The danger from dengue is far from over even as the number of cases in Singapore has fallen, the National Environment Agency (NEA) warned yesterday.
There were 156 cases last week, compared with 236 infections a week in mid-December.
But the population of the Aedes aegypti mosquito, the vector that spreads dengue, increased by 8 per cent last month.
On top of that, DenV-3 and DenV-4 – two dengue serotypes that are less commonly seen here – have increased and now account for more than half the infections.
There are four dengue serotypes. People who have been infected are protected against only that type, and not the other three, which means they remain susceptible.
Over the three decades prior to last year, all dengue outbreaks here were caused by either DenV-1 or, since 2016, by DenV-2. As neither DenV-3 nor DenV-4 has infected large numbers of people in the past, the vast majority of the population would be susceptible.
The rise of DenV-3 last year likely contributed to the largest dengue outbreak Singapore has ever seen, with a total of 35,315 people infected and at least 29 people dying from the disease.
The previous high was 22,170 infections in 2013. The most number of deaths was 25, in 2005.
The NEA said: “If left unchecked, the current high Aedes aegypti mosquito population, coupled with the not insignificant number of dengue cases currently and the sizeable proportion of residents still working from home, would add to the dengue risk this year.”
Calling for greater vigilance against the mosquito-borne disease, the NEA said: “The population immunity for DenV-3 and DenV-4 is low, and more people are susceptible to transmission of the virus.
“This could result in a continued high risk of dengue transmission given the current moderate number of dengue cases and the relatively high Aedes aegypti mosquito population.”
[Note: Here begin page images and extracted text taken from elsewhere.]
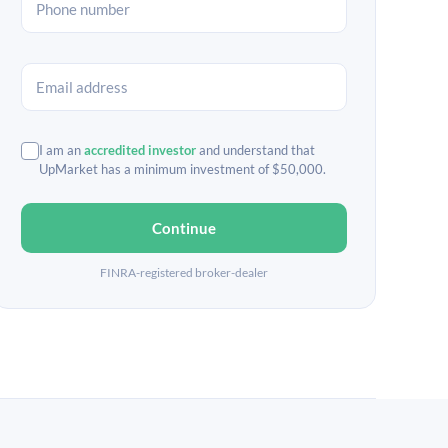
I am an
accredited investor
and understand that
UpMarket has a minimum investment of $50,000.
Continue
FINRA-registered broker-dealer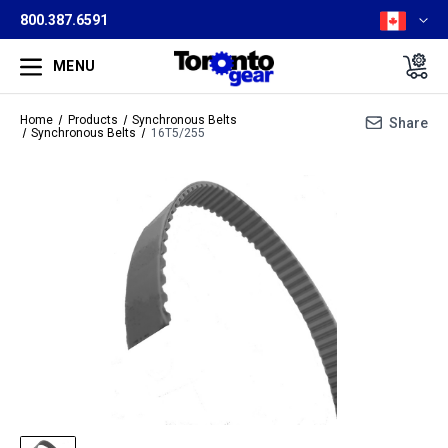
800.387.6591
MENU
Home
Products
Synchronous Belts
Share
Synchronous Belts
16T5/255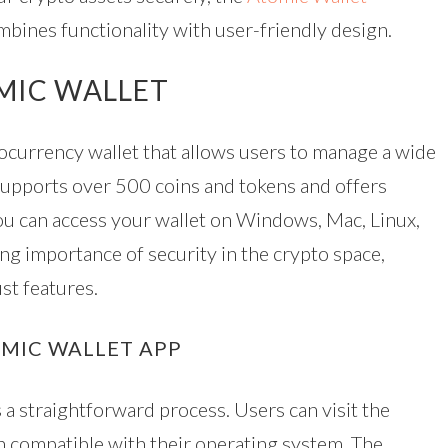
mbines functionality with user-friendly design.
MIC WALLET
tocurrency wallet that allows users to manage a wide
t supports over 500 coins and tokens and offers
you can access your wallet on Windows, Mac, Linux,
ng importance of security in the crypto space,
st features.
MIC WALLET APP
a straightforward process. Users can visit the
on compatible with their operating system. The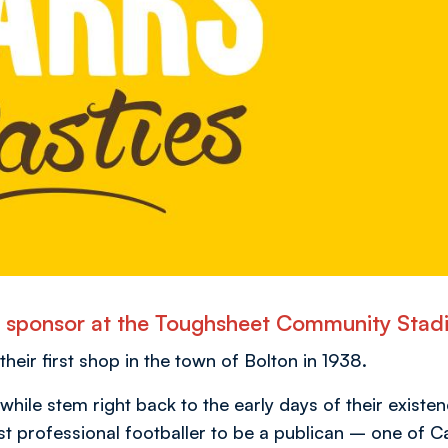
nd sponsor at the Toughsheet Community Stad
eir first shop in the town of Bolton in 1938.
ile stem right back to the early days of their existen
st professional footballer to be a publican – one of Ca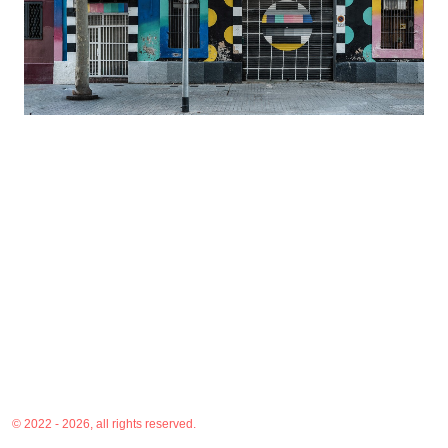
© 2022 - 2026, all rights reserved.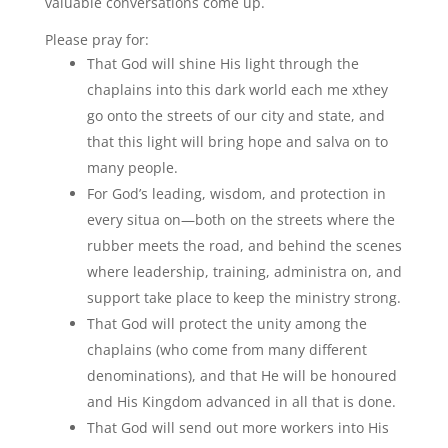
valuable conversations come up.
Please pray for:
That God will shine His light through the
chaplains into this dark world each me xthey
go onto the streets of our city and state, and
that this light will bring hope and salva on to
many people.
For God’s leading, wisdom, and protection in
every situa on—both on the streets where the
rubber meets the road, and behind the scenes
where leadership, training, administra on, and
support take place to keep the ministry strong.
That God will protect the unity among the
chaplains (who come from many different
denominations), and that He will be honoured
and His Kingdom advanced in all that is done.
That God will send out more workers into His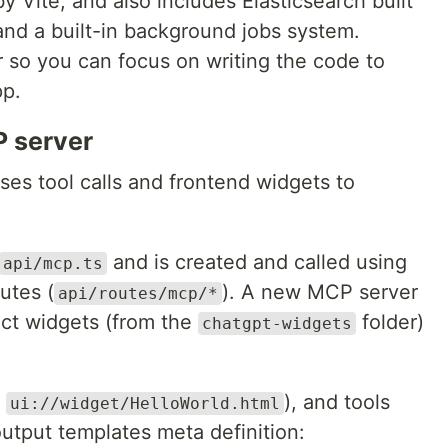
 Vite, and also includes Elasticsearch built
and a built-in background jobs system.
r so you can focus on writing the code to
p.
 server
es tool calls and frontend widgets to
and is created and called using
api/mcp.ts
utes (
). A new MCP server
api/routes/mcp/*
act widgets (from the
folder)
chatgpt-widgets
.
), and tools
ui://widget/HelloWorld.html
output templates meta definition:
DenV-3 was found in the cluster of 19 cases at the intersection of Upper Aljunied Road and MacPherson Road, which includes Jalan Muhibbah and Jalan Mulia.
DenV-4 was found in the Bedok North Street 3 cluster of 46 cases as well as the Gangsa Road cluster involving 21 cases.
These three clusters are among the top five dengue clusters today. The biggest of the 27 current clusters is in Tampines Place, involving 157 cases.
Last year, the NEA carried out about one million inspections for mosquito breeding and found 23,400 breeding habitats.
It promises to “adopt a high tempo of preventive inspections to remove mosquito breeding habitats, and further reduce the risk of dengue transmission”.